Il “comitato di scrittura”, che doveva verificare la possibilità della stesura di un documento unitario a tesi, ha riferito nella riunione della Commissione Politica, riunitasi oggi, che si è registrata l’impossibilità di procedere in tal senso avendo preso atto della volontà di alcune parti di presentare mozioni contrapposte. A questo punto pare inevitabile un congresso con almeno 4 documenti alternativi. Gli interventi di Maurizio Acerbo, Ramon Mantovani, Paolo Ferrero e Claudio Grassi hanno sottolineato come questa scelta sia un grave errore, sostenendo che sarebbe vissuto dal corpo del partito come un passaggio disgregante in cui la neccessità di “schieramento” rischia di prevalere sul bisogno di discutere di tutte e tutti; mentre Franco Giordano e Graziella Mascia hanno motivato la loro scelta con la necessità di chiarezza all’interno del partito.

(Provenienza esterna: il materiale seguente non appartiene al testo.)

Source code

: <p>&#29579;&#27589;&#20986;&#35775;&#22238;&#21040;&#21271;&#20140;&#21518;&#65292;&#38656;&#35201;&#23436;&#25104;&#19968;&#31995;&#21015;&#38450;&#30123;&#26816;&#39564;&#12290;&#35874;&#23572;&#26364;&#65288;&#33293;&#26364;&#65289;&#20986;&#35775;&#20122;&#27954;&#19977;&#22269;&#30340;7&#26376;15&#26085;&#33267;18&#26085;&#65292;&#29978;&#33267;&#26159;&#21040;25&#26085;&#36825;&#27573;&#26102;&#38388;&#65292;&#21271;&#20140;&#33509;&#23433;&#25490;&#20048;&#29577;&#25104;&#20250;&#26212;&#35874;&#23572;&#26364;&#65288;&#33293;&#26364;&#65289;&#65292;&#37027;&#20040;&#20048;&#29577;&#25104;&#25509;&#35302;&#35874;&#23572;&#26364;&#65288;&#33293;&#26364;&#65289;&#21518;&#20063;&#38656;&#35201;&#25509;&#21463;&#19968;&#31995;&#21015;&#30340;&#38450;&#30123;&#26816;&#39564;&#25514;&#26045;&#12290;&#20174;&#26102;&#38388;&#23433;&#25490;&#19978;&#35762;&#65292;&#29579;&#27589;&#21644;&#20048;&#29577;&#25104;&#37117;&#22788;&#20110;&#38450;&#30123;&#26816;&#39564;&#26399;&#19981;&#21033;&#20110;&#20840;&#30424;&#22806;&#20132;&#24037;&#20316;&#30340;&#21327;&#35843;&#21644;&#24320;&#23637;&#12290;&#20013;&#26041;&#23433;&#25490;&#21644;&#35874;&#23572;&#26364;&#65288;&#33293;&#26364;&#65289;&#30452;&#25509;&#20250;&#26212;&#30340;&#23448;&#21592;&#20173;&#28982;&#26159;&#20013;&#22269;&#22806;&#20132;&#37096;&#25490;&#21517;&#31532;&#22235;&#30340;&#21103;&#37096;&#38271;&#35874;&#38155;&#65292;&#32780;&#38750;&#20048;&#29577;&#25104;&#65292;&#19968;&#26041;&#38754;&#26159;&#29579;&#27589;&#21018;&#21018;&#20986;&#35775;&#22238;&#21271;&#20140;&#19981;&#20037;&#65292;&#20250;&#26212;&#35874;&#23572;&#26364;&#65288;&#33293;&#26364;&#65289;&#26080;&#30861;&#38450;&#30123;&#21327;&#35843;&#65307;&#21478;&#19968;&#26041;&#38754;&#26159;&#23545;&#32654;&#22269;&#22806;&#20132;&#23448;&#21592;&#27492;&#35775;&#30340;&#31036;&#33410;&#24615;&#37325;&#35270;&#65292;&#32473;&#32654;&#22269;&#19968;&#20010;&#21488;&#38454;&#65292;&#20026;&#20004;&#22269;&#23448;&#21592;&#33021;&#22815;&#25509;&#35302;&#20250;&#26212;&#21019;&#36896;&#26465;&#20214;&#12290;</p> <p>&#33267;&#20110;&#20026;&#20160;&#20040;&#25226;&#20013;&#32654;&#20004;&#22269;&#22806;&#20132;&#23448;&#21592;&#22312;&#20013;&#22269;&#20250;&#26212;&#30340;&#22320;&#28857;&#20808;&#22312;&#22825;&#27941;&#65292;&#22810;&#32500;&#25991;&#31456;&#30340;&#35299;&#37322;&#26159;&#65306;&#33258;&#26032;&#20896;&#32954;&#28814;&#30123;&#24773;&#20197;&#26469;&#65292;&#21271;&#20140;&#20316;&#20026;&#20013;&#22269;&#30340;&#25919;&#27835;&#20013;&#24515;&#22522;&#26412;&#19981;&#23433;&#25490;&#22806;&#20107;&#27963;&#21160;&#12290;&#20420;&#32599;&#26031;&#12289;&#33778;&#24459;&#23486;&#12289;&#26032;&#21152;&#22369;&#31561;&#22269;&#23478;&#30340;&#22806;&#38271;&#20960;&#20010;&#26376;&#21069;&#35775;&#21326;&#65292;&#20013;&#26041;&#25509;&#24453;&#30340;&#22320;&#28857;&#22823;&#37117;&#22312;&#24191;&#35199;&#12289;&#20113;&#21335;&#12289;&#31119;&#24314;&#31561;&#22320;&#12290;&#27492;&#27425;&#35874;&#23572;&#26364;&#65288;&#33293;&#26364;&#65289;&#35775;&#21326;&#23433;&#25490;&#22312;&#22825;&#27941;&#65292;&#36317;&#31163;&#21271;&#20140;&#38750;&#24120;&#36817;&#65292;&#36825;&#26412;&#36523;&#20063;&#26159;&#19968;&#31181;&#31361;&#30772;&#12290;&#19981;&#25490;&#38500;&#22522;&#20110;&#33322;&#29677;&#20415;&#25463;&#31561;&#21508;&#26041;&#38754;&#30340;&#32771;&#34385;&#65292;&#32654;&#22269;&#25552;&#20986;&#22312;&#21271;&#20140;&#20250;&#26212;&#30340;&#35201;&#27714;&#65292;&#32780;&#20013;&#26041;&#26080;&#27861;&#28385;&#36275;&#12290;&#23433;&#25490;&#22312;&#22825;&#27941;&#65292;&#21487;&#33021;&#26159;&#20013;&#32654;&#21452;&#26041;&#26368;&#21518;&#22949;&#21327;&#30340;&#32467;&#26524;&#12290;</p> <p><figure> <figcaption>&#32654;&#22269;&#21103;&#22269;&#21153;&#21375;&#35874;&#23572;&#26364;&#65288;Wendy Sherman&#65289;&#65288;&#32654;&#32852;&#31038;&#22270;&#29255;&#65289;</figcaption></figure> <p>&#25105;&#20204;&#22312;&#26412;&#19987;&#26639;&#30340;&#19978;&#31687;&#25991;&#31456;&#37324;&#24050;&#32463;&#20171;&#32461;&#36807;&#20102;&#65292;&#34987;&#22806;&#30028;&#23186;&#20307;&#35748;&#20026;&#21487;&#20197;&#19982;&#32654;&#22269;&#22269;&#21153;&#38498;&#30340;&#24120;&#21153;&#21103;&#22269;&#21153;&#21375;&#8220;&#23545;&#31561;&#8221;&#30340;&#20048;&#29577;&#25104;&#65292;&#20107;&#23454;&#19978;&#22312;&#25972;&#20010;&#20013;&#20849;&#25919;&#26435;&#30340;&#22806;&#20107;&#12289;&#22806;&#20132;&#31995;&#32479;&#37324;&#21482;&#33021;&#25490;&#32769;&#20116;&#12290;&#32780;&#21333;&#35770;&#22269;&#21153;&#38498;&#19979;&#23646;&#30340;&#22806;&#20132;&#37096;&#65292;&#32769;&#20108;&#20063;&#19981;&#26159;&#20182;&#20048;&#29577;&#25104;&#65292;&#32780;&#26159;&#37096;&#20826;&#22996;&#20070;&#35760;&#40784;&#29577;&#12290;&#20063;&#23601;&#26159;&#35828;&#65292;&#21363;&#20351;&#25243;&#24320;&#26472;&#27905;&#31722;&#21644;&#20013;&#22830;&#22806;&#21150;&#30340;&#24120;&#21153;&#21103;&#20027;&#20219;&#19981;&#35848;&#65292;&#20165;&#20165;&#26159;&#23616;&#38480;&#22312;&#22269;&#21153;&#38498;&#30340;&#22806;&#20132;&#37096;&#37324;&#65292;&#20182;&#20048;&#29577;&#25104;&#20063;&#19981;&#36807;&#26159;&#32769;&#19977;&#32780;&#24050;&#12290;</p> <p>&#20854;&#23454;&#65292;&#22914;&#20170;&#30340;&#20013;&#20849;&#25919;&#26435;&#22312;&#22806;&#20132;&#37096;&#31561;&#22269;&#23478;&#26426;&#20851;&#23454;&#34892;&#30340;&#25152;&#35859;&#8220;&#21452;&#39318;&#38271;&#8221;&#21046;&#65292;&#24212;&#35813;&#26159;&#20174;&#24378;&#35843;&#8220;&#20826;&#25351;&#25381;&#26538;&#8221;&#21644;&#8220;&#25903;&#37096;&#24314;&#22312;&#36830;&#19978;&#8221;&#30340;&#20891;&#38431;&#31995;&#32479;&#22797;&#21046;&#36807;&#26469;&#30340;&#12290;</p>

Non sono stati accolti dunque i pronunciamenti di alcune delle maggiori federazioni (Milano, Torino, Roma, etc.) che, richiamando al senso di responsabilità il gruppo dirigente, hanno votato ordini del giorno favorevoli allo svolgersi di un congresso a tesi. La parola definitiva spetta al CPN di sabato e domenica, passaggio ultimo per provare ad arrivare ad un congresso che coniughi la chiarezza di analisi e proposta politica, che tutti noi vogliamo, circoscrivendo tuttavia i punti di dissenso ed esprimendo nelle sue stesse modalità di svolgimento la volontà di governare in maniera unitaria il partito. Un impegno unitario che riteniamo necessario per il futuro di Rifondazione.







Compagni e compagne,
io non riesco a capire. Non riesco a capire come sia possibile oggi proporre un congresso a mozioni contrapposte.
A mio parere è una follia. Tutti in questo momento parlano di “territori”, dare voce e spazio ai “territori” e poi ci costringono di nuovo a rinchiuderci dentro la logica dello scontro frontale, dell’incancrenimento dell’agire concreto nelle nostre città come è avvenuto molto spesso in questi anni, a causa degli scontri correntizi…
Non è possibile!
Il congresso a tesi non risolverà tutti i mali, ma è l’unico modo per conquistare un minimo di unità che oggi è più che mai necessaria.
Di questo passo…
Che la maggioranza del CPN IMPONGA ai voti il Congresso unitario a Tesi!!!! Basta con le “gentilezze” che consentono personalizzazioni omicide per il Partito e per la rifondazione. A volte si deve….
evidentemente non e’ ancora una volta prevalso il buon senso.
Un congresso a mozioni sara’ una carneficina, un congresso che non finira’ mai, una nuova cristalizzazione di posizioni,una lacerante discussione….
Un partito del 3% si puo’ permettere tutto cio’??
Non credo, ancora una volta, l’oligarchia vecchia e antidemocratica prevale..
Speriamo almeno che si possa emendare qualcosa!
Pamela Bologna
La voglia di andare avanti così, del muoia sansone con tutti i filistei, da parte dell’area Giordano è la dimostrazione che il suo progetto è speculare a Pegolo. Costituente comunista e costituente della Sinistra sono gli elementi che spaccano il PRC come una mela e rischiano di portare la sinistra ad essere divisa tra un Bonsai del PDS e un Bonsai di comunisti identitari, teniamo duro compagni/e, Rifondazione comunista deve continuare ad esistere perchè senno la sinistra è finita, e non ci sono leader che tengono questa deve essere un’impresa collettiva!!!
totalmente d’accordo con Francesco
Mi piacerebbe una sinistra nuova, che riesca ad animare anche la passioen della politica che molti non hanno e altri la stanno perdendo. Sono comunista da sempre, e non ho paura di confrontarmi con altre forze di sinistra per costruiire un futuro politico e una casa comune. resterò comunista e porterò la mia passione e idee.